In Wales, 3,997 people to date have tragically lost their lives. Our thoughts are with their families and friends for their loss and pain. It has never been more important to heed the calls to stay at home and keep each other safe. I have some points to raise with Ministers in the limited time I have.
As a Welsh Member, I pay tribute to Welsh Government Ministers and their strong leadership. So often, the pattern has been that the Welsh Government have made the difficult decisions first, only to see others follow later, but I remind Ministers that the Treasury is the Treasury for the whole UK, not just England.

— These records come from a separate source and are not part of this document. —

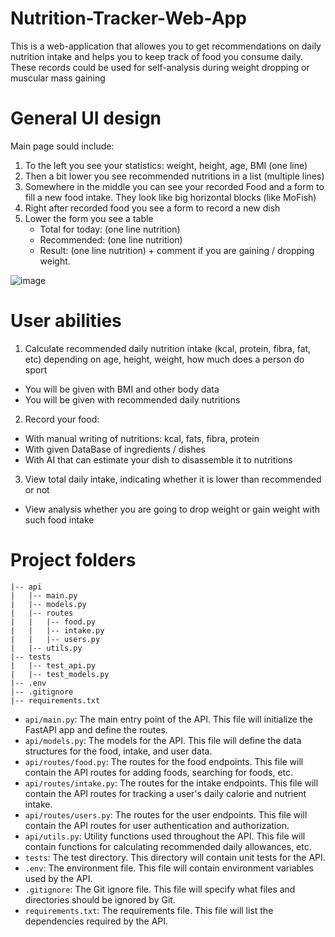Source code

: # Nutrition-Tracker-Web-App
This is a web-application that allowes you to get recommendations on daily nutrition intake and helps you to keep track of food you consume daily. These records could be used for self-analysis during weight dropping or muscular mass gaining

# General UI design

Main page sould include:
1.	To the left you see your statistics: weight, height, age, BMI (one line)
2.	Then a bit lower you see recommended nutritions in a list (multiple lines)
3.	Somewhere in the middle you can see your recorded Food and a form to fill a new food intake. They look like big horizontal blocks (like MoFish) 
4.	Right after recorded food you see a form to record a new dish
5.	Lower the form you see a table
    - Total for today: (one line nutrition)
    - Recommended: (one line nutrition)
    - Result: (one line nutrition) + comment if you are gaining / dropping weight. 

![image](https://user-images.githubusercontent.com/26204187/218183704-9c75f4db-28f4-4a29-828a-0f49b97efd33.png)

# User abilities

1.	Calculate recommended daily nutrition intake (kcal, protein, fibra, fat, etc) depending on age, height, weight, how much does a person do sport
  - You will be given with BMI and other body data
  - You will be given with recommended daily nutritions
2.	Record your food:
  - With manual writing of nutritions: kcal, fats, fibra, protein
  - With given DataBase of ingredients / dishes
  - With AI that can estimate your dish to disassemble it to nutritions
3.	View total daily intake, indicating whether it is lower than recommended or not
  - View analysis whether you are going to drop weight or gain weight with such food intake
  
# Project folders

```nutrition_tracker
|-- api
|   |-- main.py
|   |-- models.py
|   |-- routes
|   |   |-- food.py
|   |   |-- intake.py
|   |   |-- users.py
|   |-- utils.py
|-- tests
|   |-- test_api.py
|   |-- test_models.py
|-- .env
|-- .gitignore
|-- requirements.txt
```

   * `api/main.py`: The main entry point of the API. This file will initialize the FastAPI app and define the routes.
   * `api/models.py`: The models for the API. This file will define the data structures for the food, intake, and user data.
   * `api/routes/food.py`: The routes for the food endpoints. This file will contain the API routes for adding foods, searching for foods, etc.
   * `api/routes/intake.py`: The routes for the intake endpoints. This file will contain the API routes for tracking a user's daily calorie and nutrient intake.
   * `api/routes/users.py`: The routes for the user endpoints. This file will contain the API routes for user authentication and authorization.
   * `api/utils.py`: Utility functions used throughout the API. This file will contain functions for calculating recommended daily allowances, etc.
   * `tests`: The test directory. This directory will contain unit tests for the API.
   * `.env`: The environment file. This file will contain environment variables used by the API.
   * `.gitignore`: The Git ignore file. This file will specify what files and directories should be ignored by Git.
   * `requirements.txt`: The requirements file. This file will list the dependencies required by the API.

In autumn, when Wales went into a firebreak first, the Tory Government would not extend the job retention scheme, yet when England went into its second lockdown the Treasury U-turned and ensured that support was in place. The Welsh Government took the difficult but justified decision to move Wales to level 4 in December because of the new strain—there was some opposition from the Government Benches to that—but it was not until England locked down last week that additional funding was mentioned. Then it emerged that the money announced for Wales was not new money at all, but money already announced last year. We have seen that pattern repeated throughout the pandemic. We should not forget Toggle showing location ofColumn 227that we ended 2020 in the UK with one of the worst death tolls in Europe and the deepest recession of any major economy. That was not inevitable; it was a consequence of the Prime Minister’s repeated delay in choices.

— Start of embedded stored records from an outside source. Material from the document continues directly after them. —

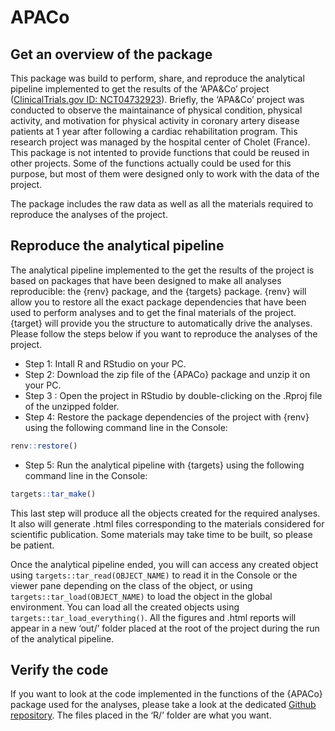 
# APACo

## Get an overview of the package

This package was build to perform, share, and reproduce the analytical
pipeline implemented to get the results of the ‘APA&Co’ project
([ClinicalTrials.gov ID:
NCT04732923](https://clinicaltrials.gov/study/NCT04732923?term=APA%26Co&rank=4)).
Briefly, the ‘APA&Co’ project was conducted to observe the maintainance
of physical condition, physical activity, and motivation for physical
activity in coronary artery disease patients at 1 year after following a
cardiac rehabilitation program. This research project was managed by the
hospital center of Cholet (France). This package is not intented to
provide functions that could be reused in other projects. Some of the
functions actually could be used for this purpose, but most of them were
designed only to work with the data of the project.

The package includes the raw data as well as all the materials required
to reproduce the analyses of the project.

## Reproduce the analytical pipeline

The analytical pipeline implemented to the get the results of the
project is based on packages that have been designed to make all
analyses reproducible: the {renv} package, and the {targets} package.
{renv} will allow you to restore all the exact package dependencies that
have been used to perform analyses and to get the final materials of the
project. {target} will provide you the structure to automatically drive
the analyses. Please follow the steps below if you want to reproduce the
analyses of the project.

- Step 1: Intall R and RStudio on your PC.
- Step 2: Download the zip file of the {APACo} package and unzip it on
  your PC.
- Step 3 : Open the project in RStudio by double-clicking on the .Rproj
  file of the unzipped folder.
- Step 4: Restore the package dependencies of the project with {renv}
  using the following command line in the Console:

``` r
renv::restore()
```

- Step 5: Run the analytical pipeline with {targets} using the following
  command line in the Console:

``` r
targets::tar_make()
```

This last step will produce all the objects created for the required
analyses. It also will generate .html files corresponding to the
materials considered for scientific publication. Some materials may take
time to be built, so please be patient.

Once the analytical pipeline ended, you will can access any created
object using `targets::tar_read(OBJECT_NAME)` to read it in the Console
or the viewer pane depending on the class of the object, or using
`targets::tar_load(OBJECT_NAME)` to load the object in the global
environment. You can load all the created objects using
`targets::tar_load_everything()`. All the figures and .html reports will
appear in a new ‘out/’ folder placed at the root of the project during
the run of the analytical pipeline.

## Verify the code

If you want to look at the code implemented in the functions of the
{APACo} package used for the analyses, please take a look at the
dedicated [Github repository](https://github.com/pydemull/APACo). The
files placed in the ‘R/’ folder are what you want.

I urge Ministers to do more to help the 3 million people in the UK who have been excluded from UK Government support schemes. Many will soon be a year without support, including constituents of mine such as the woman whose employer chose not to take part in the furlough scheme, the newly self-employed beautician and the company director of the small business who is paid via dividends. There was some speculation last week that there may be some movement on this, but our constituents need help as soon as possible, including new starters, those who have been on parental leave and others.
We must see more action for those who rely on the social security system. We are in the worst recession for 300 years, and family incomes are under huge strain. Why are the Government looking to cut universal credit by £1,000 for 6 million families? In Newport East, 8,812 families will take a hit if the cut goes ahead in April. Ministers must rule that out now, end the five-week wait, provide a £20 uplift to legacy benefits and change advances for loans. Action is needed quickly.
Finally, this is a critical time for the steel industry. It would be really helpful if Ministers could update us on talks with Tata about short-term support in this crisis, on Tata’s changes and on the long-term strategy for our steel industry.